出典文書 >>

┏━━

原作・監督・脚本:塩田明彦
製作:中西一雄 小林敏之 小西啓介
プロデューサー:小室直子
共同プロデューサー:関口周平
ラインプロデューサー:松田広子
出演:内野聖陽(芳賀一郎)、北香那(春野弓子)、柄本佑(辻村俊介)、白川和子(本郷絹代)、安達祐実(藤村一葉)
退屈な日々を過ごしていた春野弓子は、変わり者と評判の芳賀一郎の家に通うことになった。芳賀は最愛の妻に先立たれ、世捨て人のように暮らしていたが知る人ぞ知る「春画」研究者だった。弓子は代々芳賀家で働くお手伝いの絹代に指導されつつ、芳賀の研究に興味を持っていく。
江戸人の性愛をおおらかに描いた「春画」を目にしたのは初めてだったが、芳賀の解説を聞くうちその面白さ、奥深さに目覚めていった。知識を吸収する弓子はいつしか芳賀の空いた心の穴を埋め、弓子は芳賀に恋心を抱くようになった。
内野聖陽さんはテレビドラマ「きのう何食べた?」でそれまでの男っぽいイメージを覆しました。本作では支えだった妻を失って、意気消沈している研究者役です。生き生きするのは、偏愛する春画の話をするときだけ。弓子が愛弟子となっていくのがこの上なく嬉しい人です。師弟で相思相愛になるのか、というところに登場するのが、亡き妻の姉・一葉。演じる安達祐実さんがこの上なく妖艶で、いやまあびっくり。別の作品で花魁姿も観ていましたが、お人形のような愛らしさが勝っていて、今回の大人の色気ではなかった記憶があります。

┗━━

取り組む課題 >>
1. 出典文書によると、亡き妻の姉である一葉を演じているのは誰ですか。
2. 出典文書のうち、「江戸人の性愛をおおらかに描い」で始まり「ではなかった記憶があります。」に至るまでの箇所を、一字一句違えずに書き出してください。

抜粋データ >>

┏━━

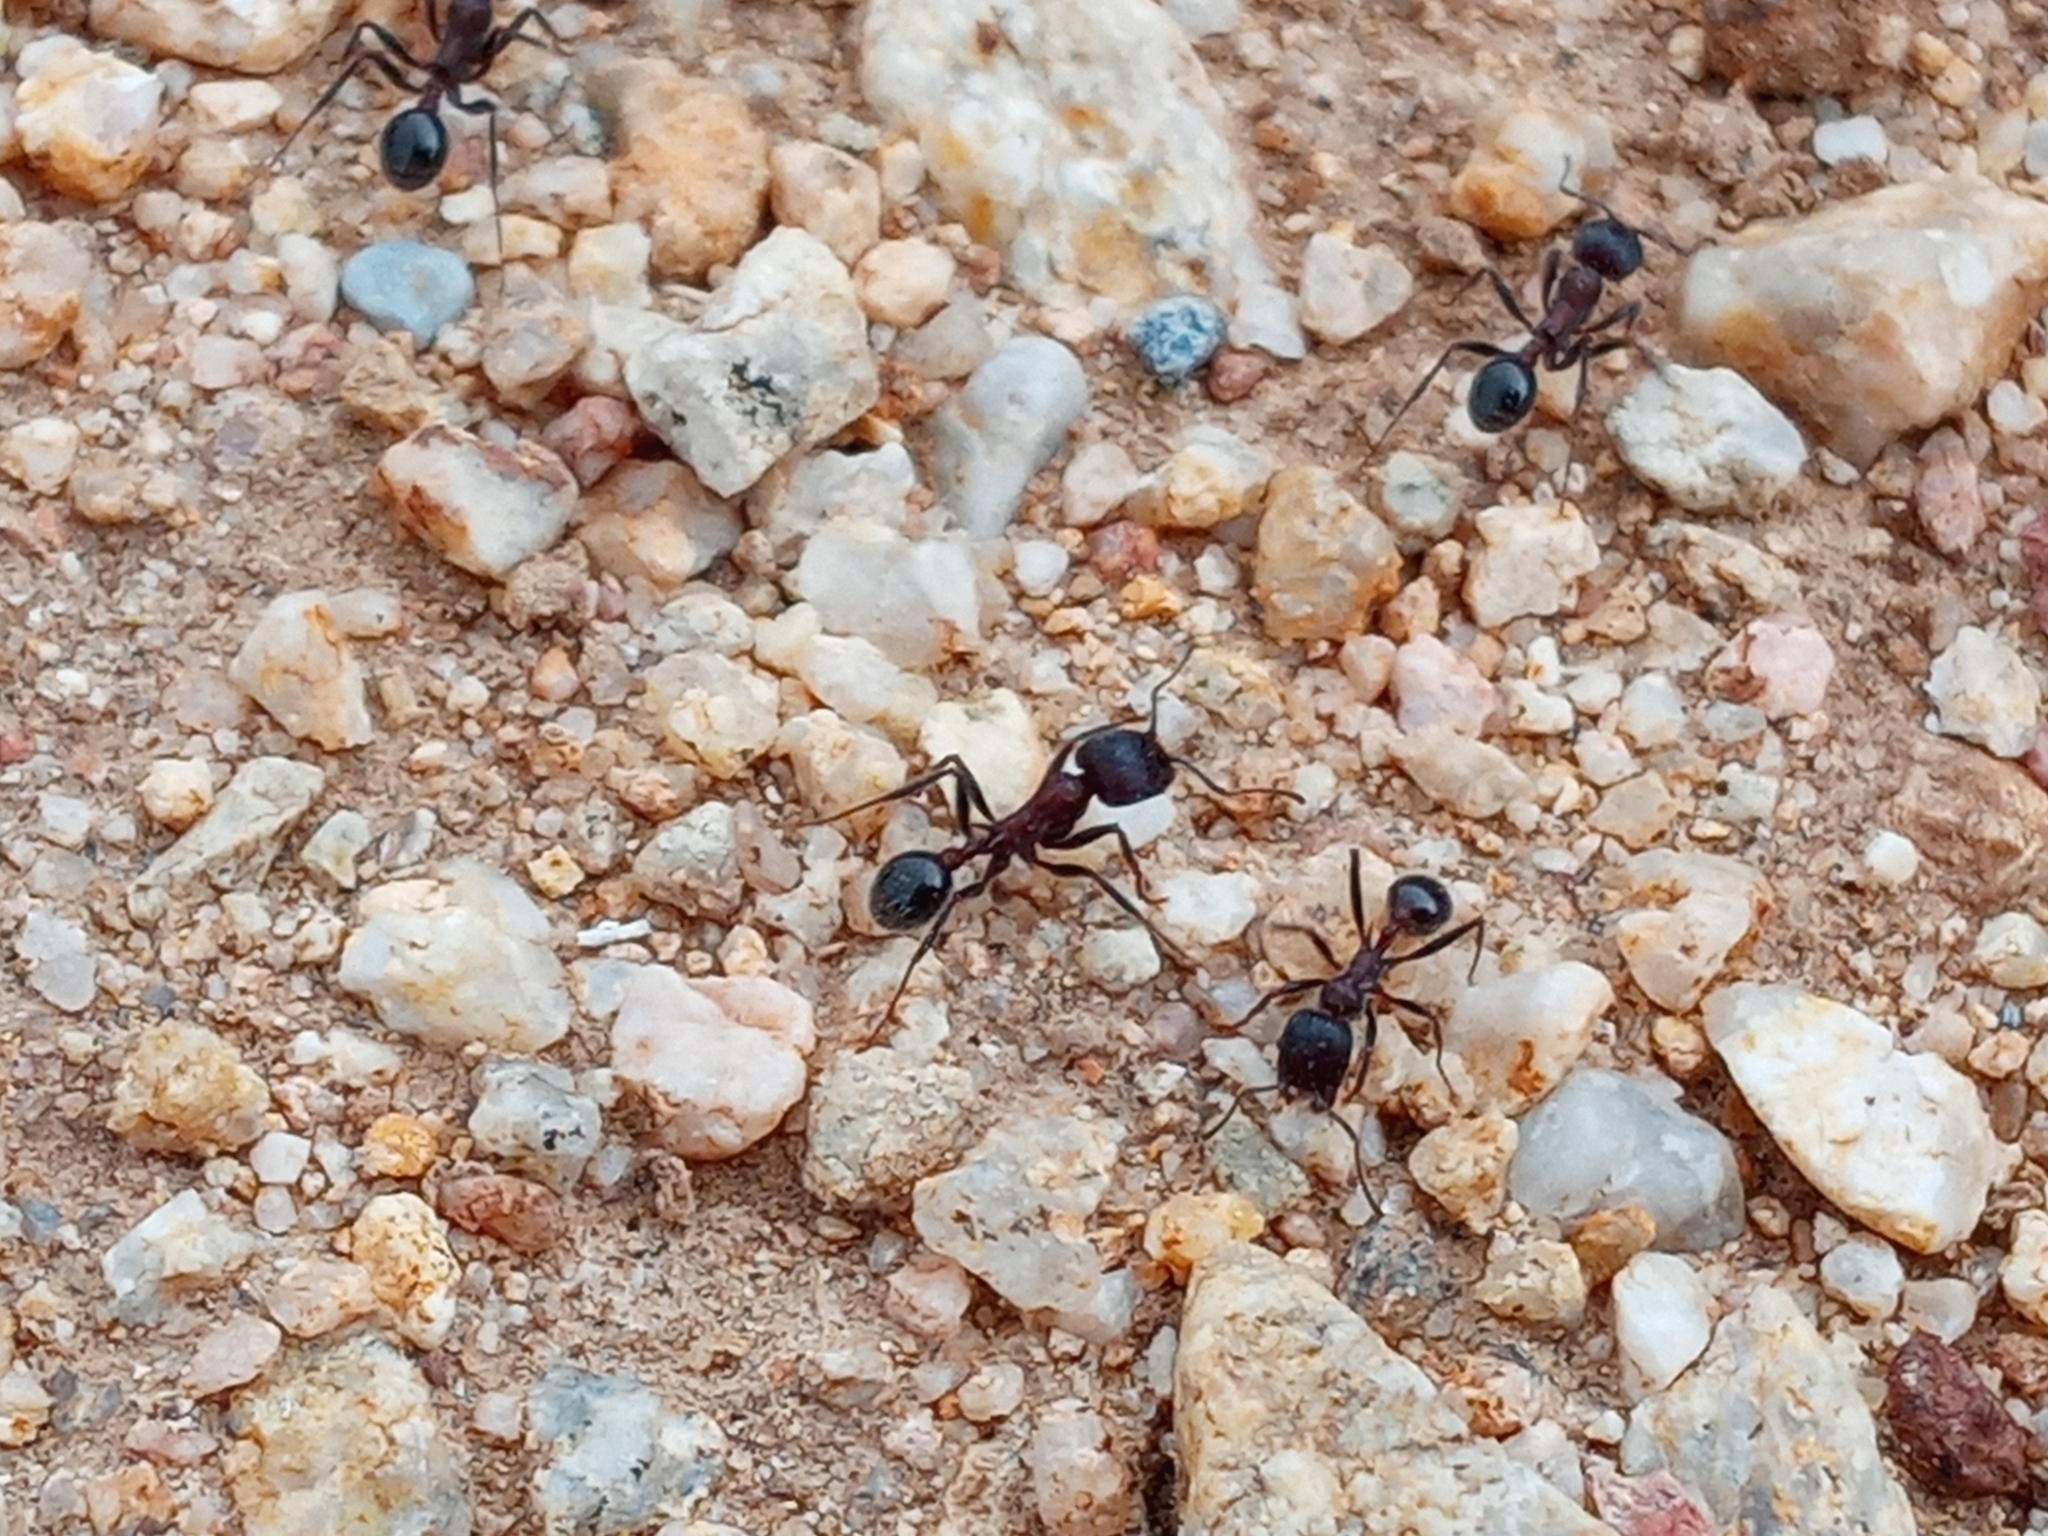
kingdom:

┗━━
┏━━

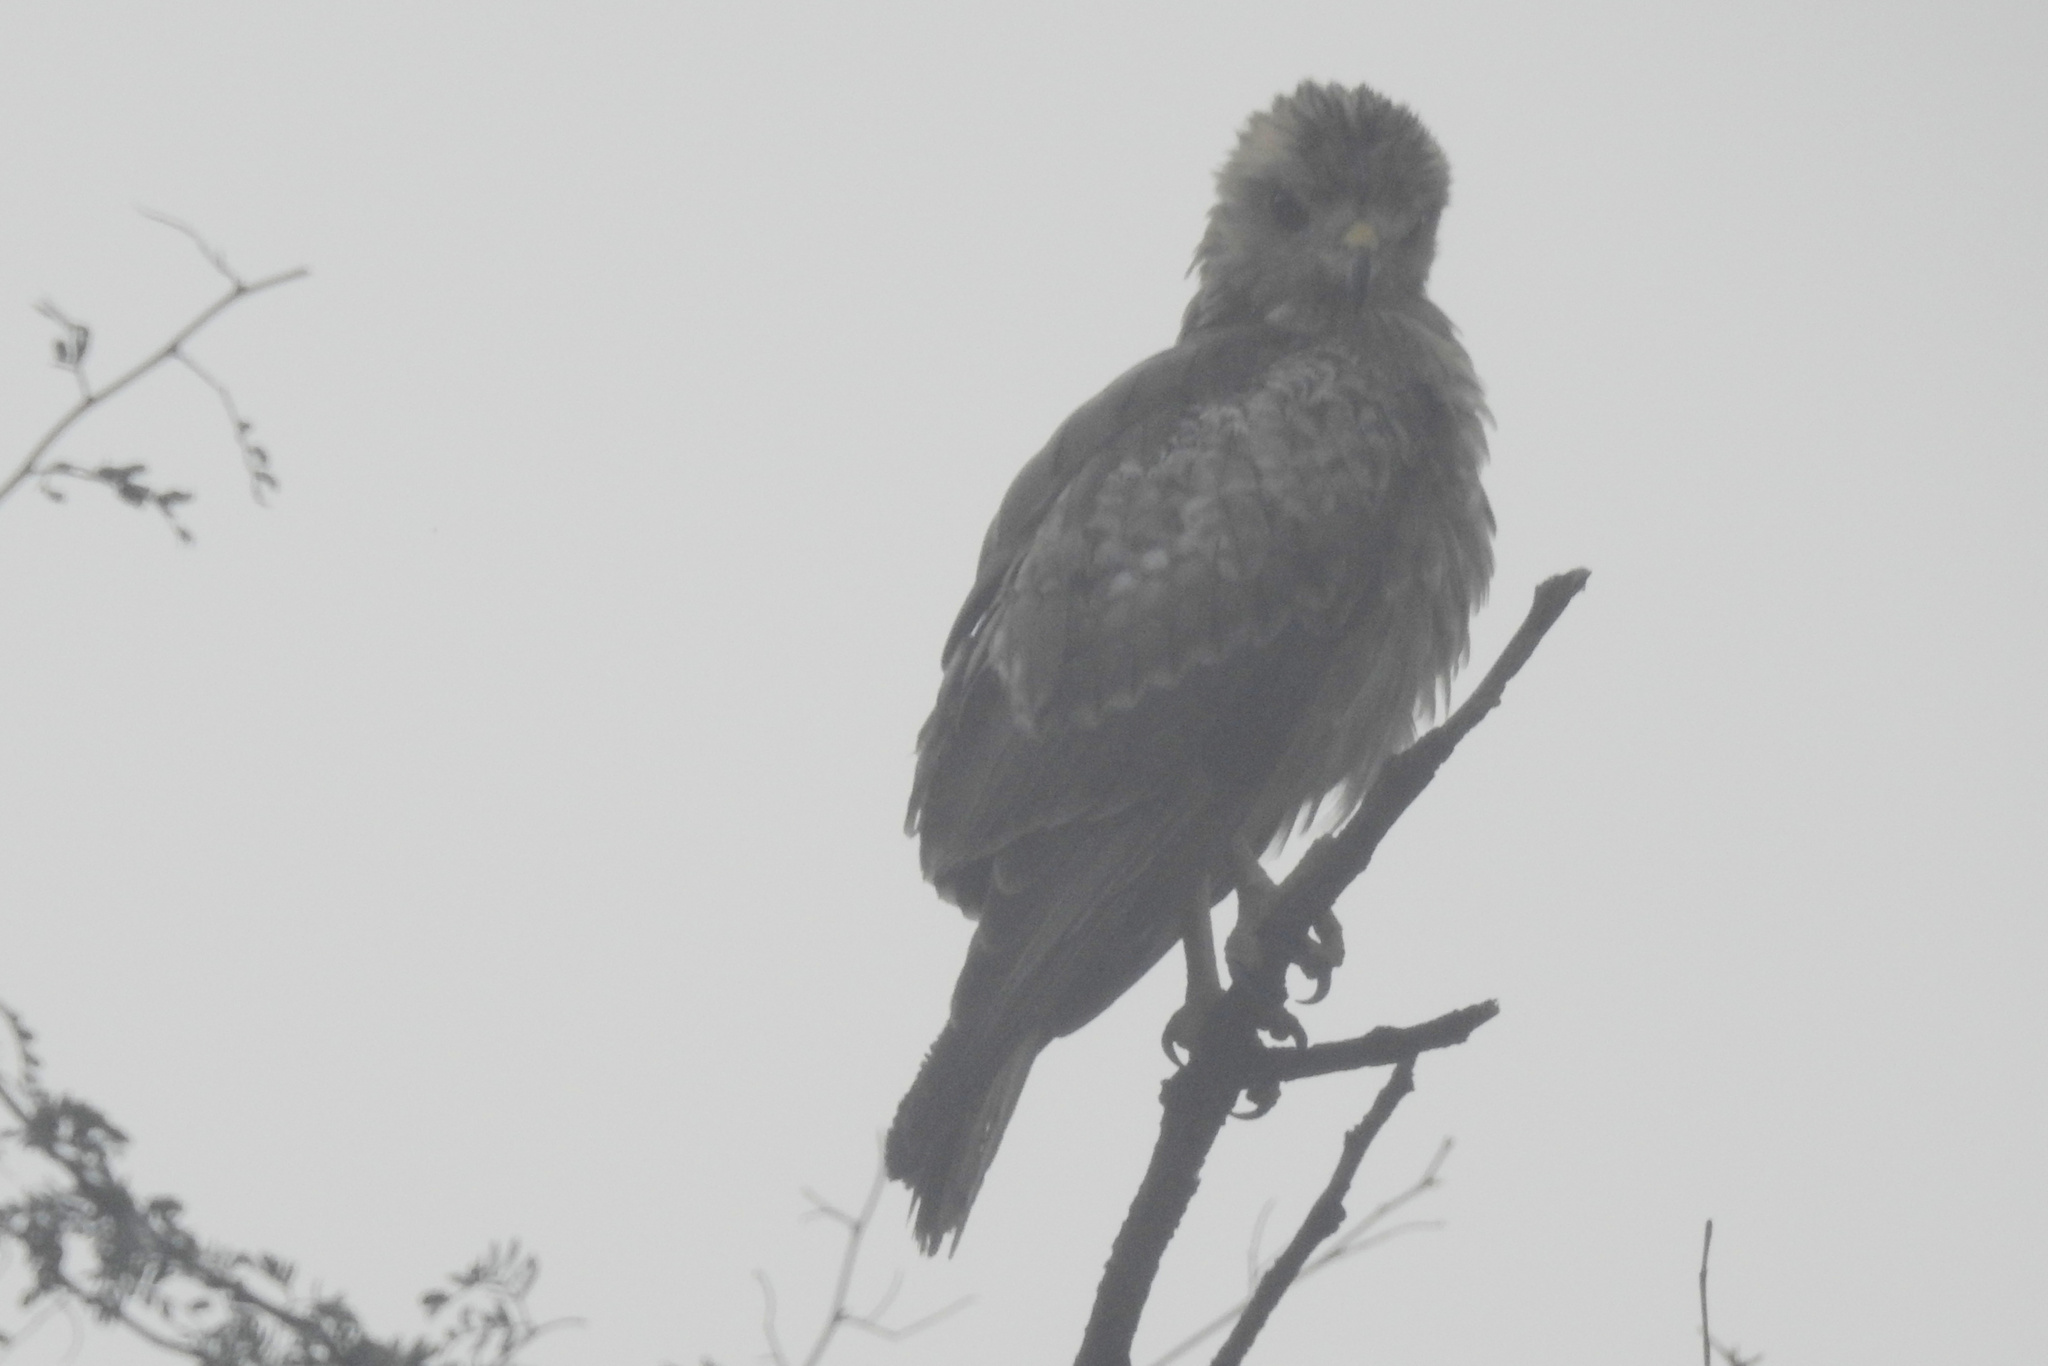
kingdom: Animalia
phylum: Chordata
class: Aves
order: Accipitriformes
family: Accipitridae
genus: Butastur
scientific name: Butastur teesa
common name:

┗━━

想定解答 >>
1. 安達祐実さんです。

2.
江戸人の性愛をおおらかに描いた「春画」を目にしたのは初めてだったが、芳賀の解説を聞くうちその面白さ、奥深さに目覚めていった。知識を吸収する弓子はいつしか芳賀の空いた心の穴を埋め、弓子は芳賀に恋心を抱くようになった。
内野聖陽さんはテレビドラマ「きのう何食べた?」でそれまでの男っぽいイメージを覆しました。本作では支えだった妻を失って、意気消沈している研究者役です。生き生きするのは、偏愛する春画の話をするときだけ。弓子が愛弟子となっていくのがこの上なく嬉しい人です。師弟で相思相愛になるのか、というところに登場するのが、亡き妻の姉・一葉。演じる安達祐実さんがこの上なく妖艶で、いやまあびっくり。別の作品で花魁姿も観ていましたが、お人形のような愛らしさが勝っていて、今回の大人の色気ではなかった記憶があります。